Extrait:

☆ ☆ ☆

C’est un client très déçu qui a «le temps» de se battre pour tous ceux qui, comme lui, ont acheté un produit qui ne correspond pas à leurs besoins. Le 2 février, en Ariège, un septuagénaire achète un aspirateur-laveur pour se débarrasser des poils d’animaux. C’est un problème que connaissent bien les deux foyers français sur trois qui ont au moins un animal de compagnie (chiffre de 2024 du ministère de l’Agriculture). Comme le rapporte La Dépêche, le retraité a dépensé 140 euros dans l’aspirateur-laveur Bissell CrossWave. Après avoir fait ses recherches pour le produit le plus adapté, il choisit celui-ci qui «aspire, lave et sèche tout type de sol», selon l’entreprise.
Mais voilà, à la première utilisation du produit, l’homme se rend compte que l’appareil se bouche. «Ça faisait un mélange de poils, de poussière et d’eau», bien loin de la solution miracle qu’il espérait en se rendant en magasin. Il s’y est alors à nouveau rendu, expliquant son problème, pour se faire rembourser et acheter un autre produit plus adapté. Mais l’enseigne refuse ce remboursement, expliquant que l’aspirateur fonctionne très bien. «Si on m’avait dis dès le départ qu’il n’était pas adapté aux poils d’animaux, je n’aurais pas pris celui-là», explique-t-il à nos confrères.

☆ ☆ ☆

Données fournies:
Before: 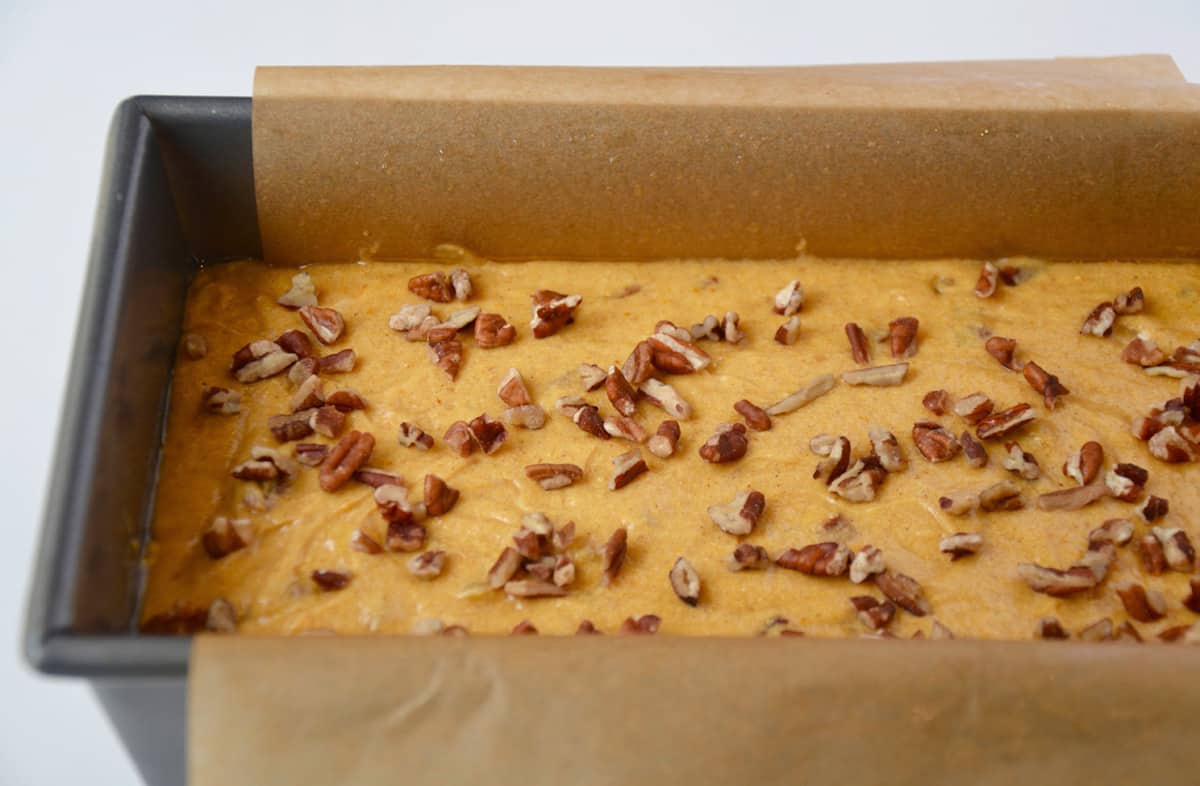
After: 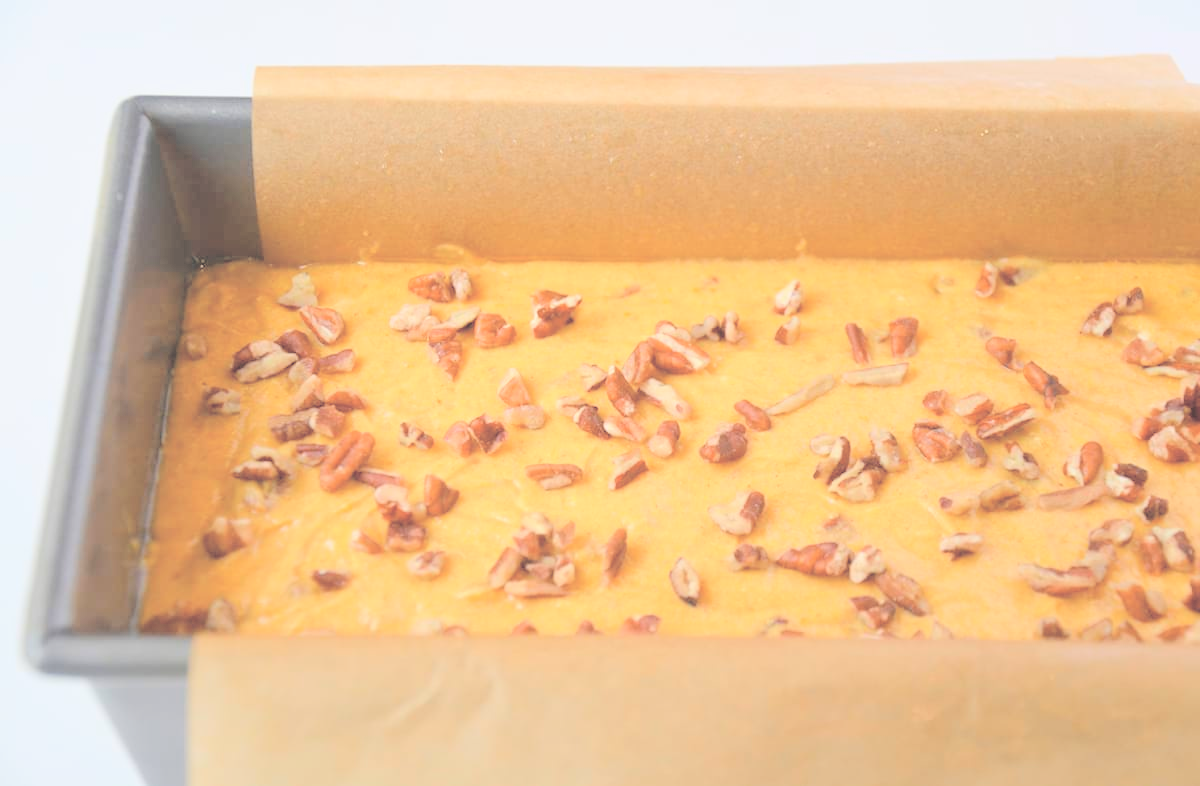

☆ ☆ ☆

Énoncé de la tâche: Prolongez l'article sur le retraité et son aspirateur-laveur à partir de sa dernière phrase. Ces données proviennent d'une autre source que l'extrait.

Réponse attendue:
Le magasin réfute toute responsabilité, mais il demande quand même 500 000 euros
Mais le magasin assure que «le produit est en libre-service et qu’il n’a pas été reçu par un vendeur pour l’aiguiller vers un appareil plus adapté». Une manière de se dédouaner de toute responsabilité. Cela n’est pas suffisant pour le retraité, qui a rédigé plusieurs courriers et même contacté la DGCCRF (Direction générale de la concurrence, de la consommation et de la répression des fraudes). Un conciliateur de justice a même été saisi, mais rien n’y fait. Alors, le retraité a déposé une plainte contre le magasin et demandé 500 000 euros de dommages et intérêts, avec en plus le remboursement de l’appareil. «Tout le monde n’a pas le temps de porter plainte. Moi je suis retraité. J’ai le temps», explique-t-il, voulant représenter tous les acheteurs qui abandonnent les démarches dans ce type de litige.